MATÍAS CASTRO
Axl Rose pidió un melón cuadrado para su estadía en Uruguay. Además él, o más bien su manager, envió la lista de elementos que no pueden faltar cuando esté aquí. Es ciertamente una lista larga y exigente. Es frecuente que vengan artistas extranjeros de distinto porte y muchos de ellos tienen su propia lista de exigencias. Luis Miguel es uno de ellos. Todos piden ropa de cama de tal o cual tipo, habitaciones con ciertas características, aguas de marcas específicas, frutas con determinadas características y muchas otras cosas. Y como uno no suele pensar sus contratos de trabajo en esos términos, exigencias de ese estilo suelen sonar a caprichos.
Son caprichos si se toma en cuenta, por ejemplo, que beber agua Evian (marca que muchos exigen en sus contratos de actuación) no dará al organismo un beneficio mayor al que aporta un agua mineral uruguaya o argentina.
No son caprichos si se piensa que esto es parte de un modo de vida y no algo antojadizo.
El tema de las exigencias no se aplica para cualquier celebridad. Esto suele venir acompañado de una formación que hizo que la persona en cuestión se haya criado con otra idea del mundo, o según cómo se lo mire, sin idea del mundo alrededor. En el caso concreto de Axl Rose (y esto se repite para muchas estrellas de la música y del cine), cuando él tenía poco más de veinte años una discográfica le vio potencial, le alquiló una casa en Los Angeles, les dio mucho dinero, les puso mucha gente a su servicio y les dijo "hagan lo que quieran, pero denme un disco". Muy poca gente puede reaccionar con coherencia ante un planteo así.
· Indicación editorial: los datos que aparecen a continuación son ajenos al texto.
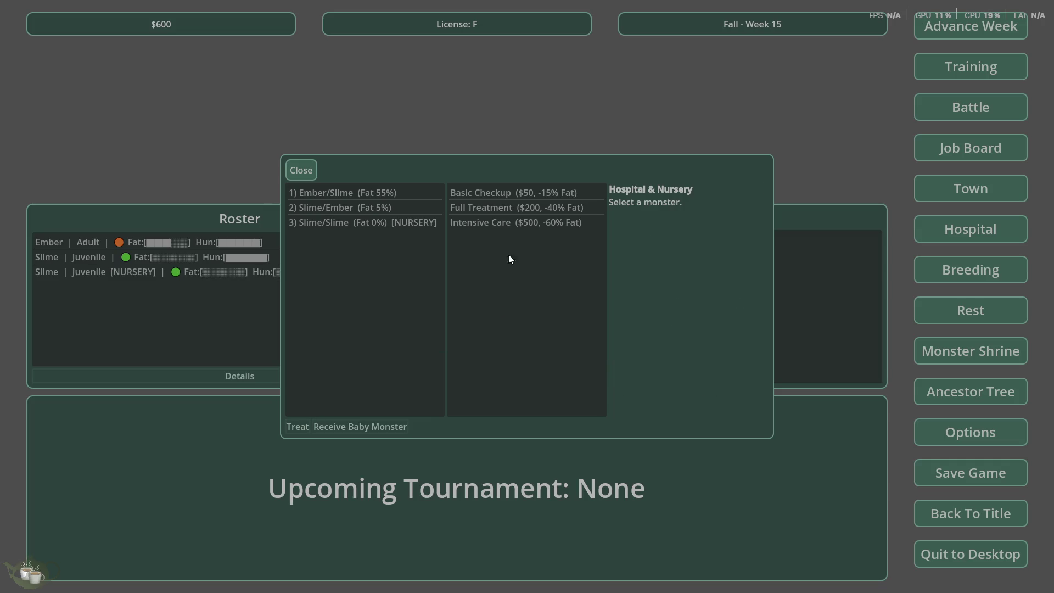
left_click(316, 172)
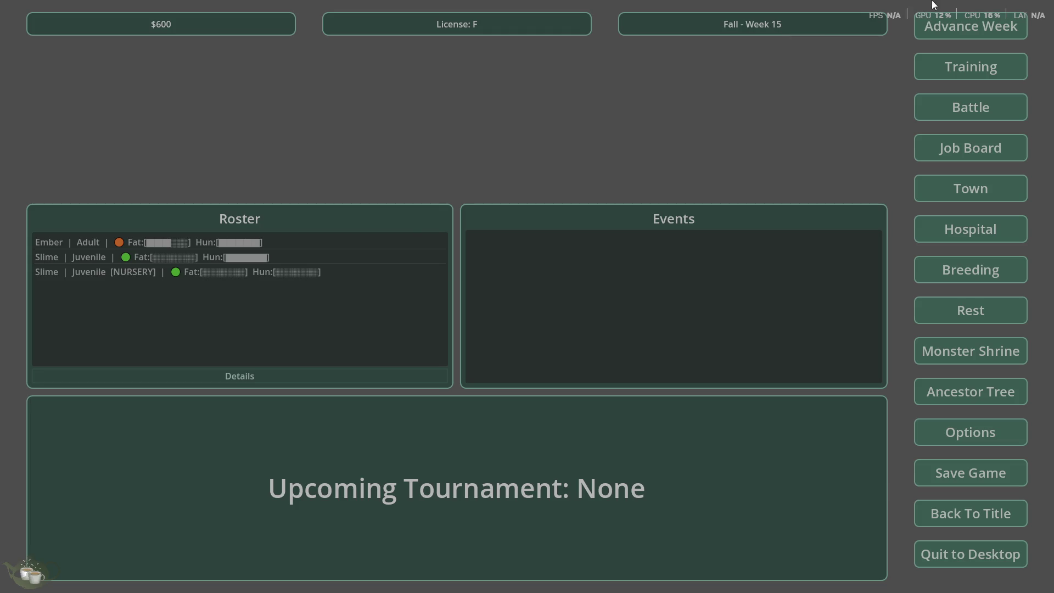
Advance four weeks, from Week 15 to Winter Week 19
left_click(936, 22)
key("Return")
left_click(928, 31)
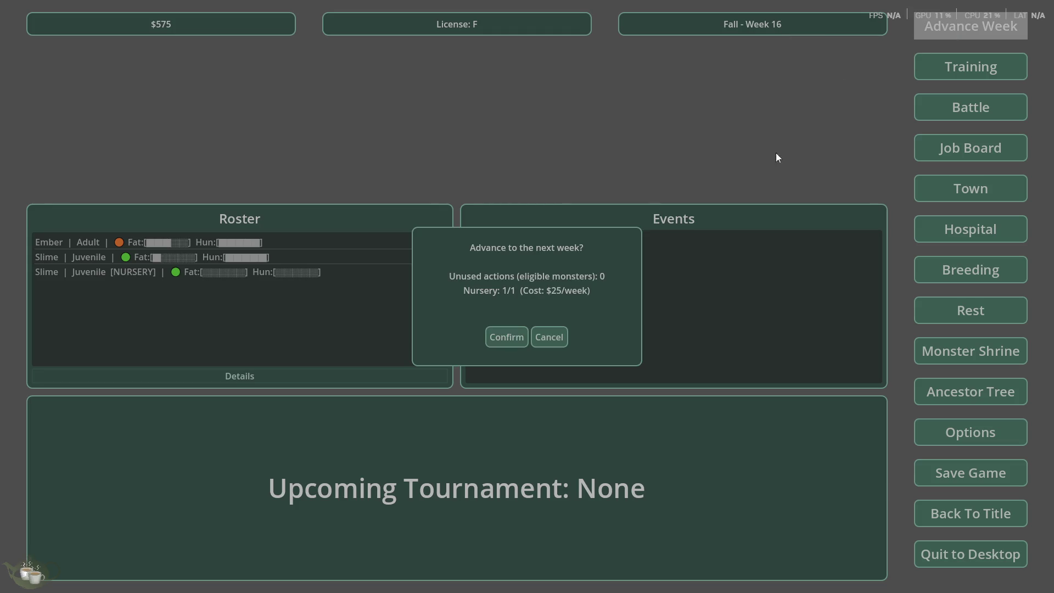
key("Return")
left_click(921, 36)
key("Return")
left_click(933, 30)
left_click(504, 338)
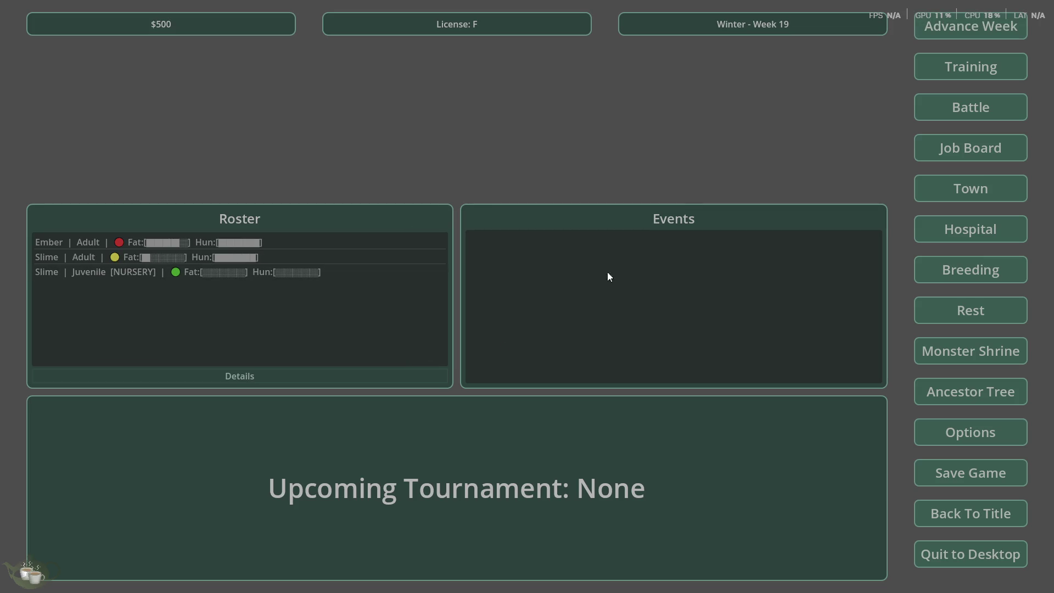
At Winter Week 19, release the nursery Slime/Slime via the Hospital, ending at $500
left_click(963, 234)
left_click(413, 224)
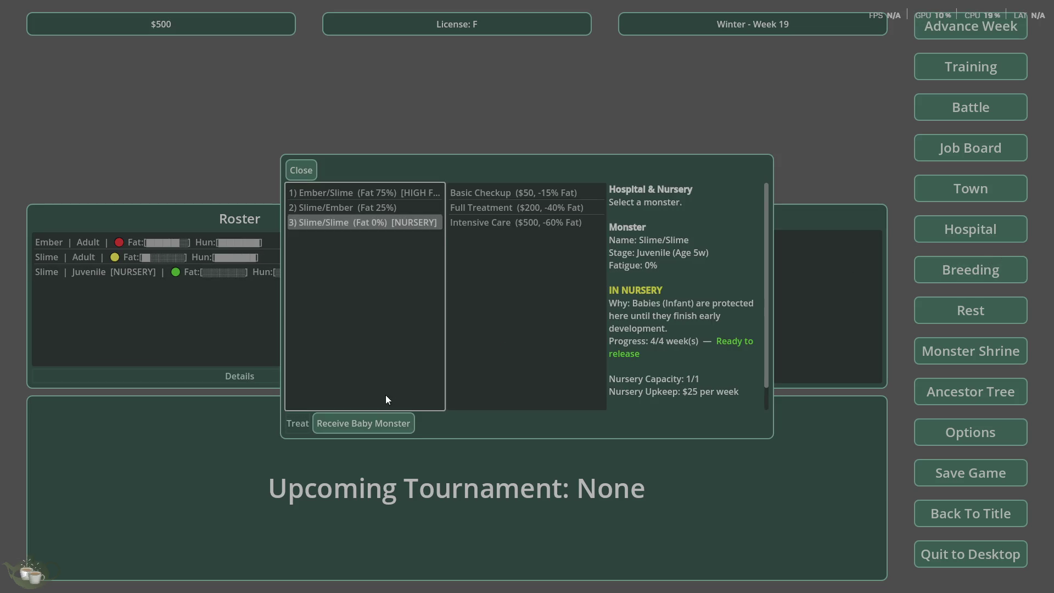
left_click(381, 421)
left_click(507, 301)
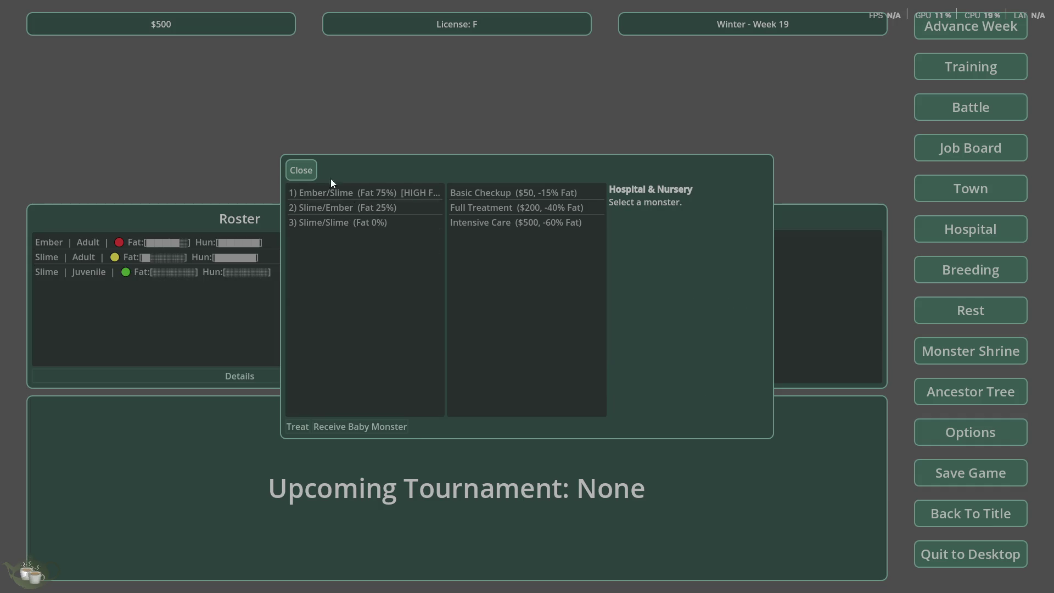
left_click(301, 170)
Así que Axl y los suyos hicieron lo más lógico, y se subieron a la nube que les ofrecían, volaron y se alejaron de la Tierra. Elogios, giras mundiales imparables, decenas de miles de fanáticos gritando por doquier, dinero infinito, asistentes y lacayos a la orden las 24 horas y muchas cosas más formaron eso que lo llevó a pedir su melón cuadrado. Lo que puede haber dentro de su cabeza es una historia aparte.